--- Task directions ---
In the records below, count each line where the word "אנשים" appears, and reply with that number only.

--- Exercise input ---

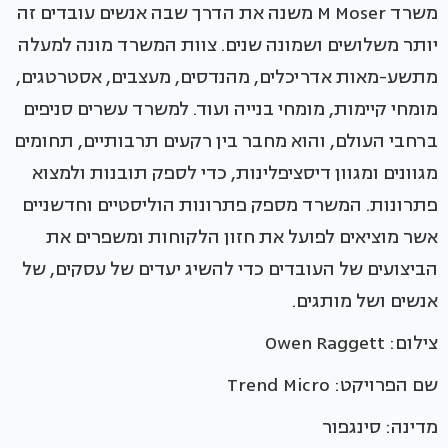
משרד M Moser משנה את הדרך שבה אנשים עובדים זה
יותר משלושים ושמונה שנים. צוות המשרד מונה למעלה
מתשע-מאות אדריכלים, מהנדסים, מעצבים, אסטרטגים,
מומחי קיימות, מומחי בנייה ועוד. למשרד עשרים סניפים
ברחבי העולם, והוא מחבר בין רקעים תרבותיים, תחומים
מגוונים ומגוון דיסציפלינות, כדי לספק תובנות ולמצוא
פתרונות. המשרד מספק פתרונות הוליסטיים וחדשניים
אשר מוציאים לפועל את חזון הלקוחות ומשפרים את
הביצועים של העובדים כדי להשיג יעדים של עסקים, של
אנשים ושל מותגים.
צילום: Owen Raggett
שם הפרויקט: Trend Micro
מדינה: סינגפור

--- Result for this task ---
2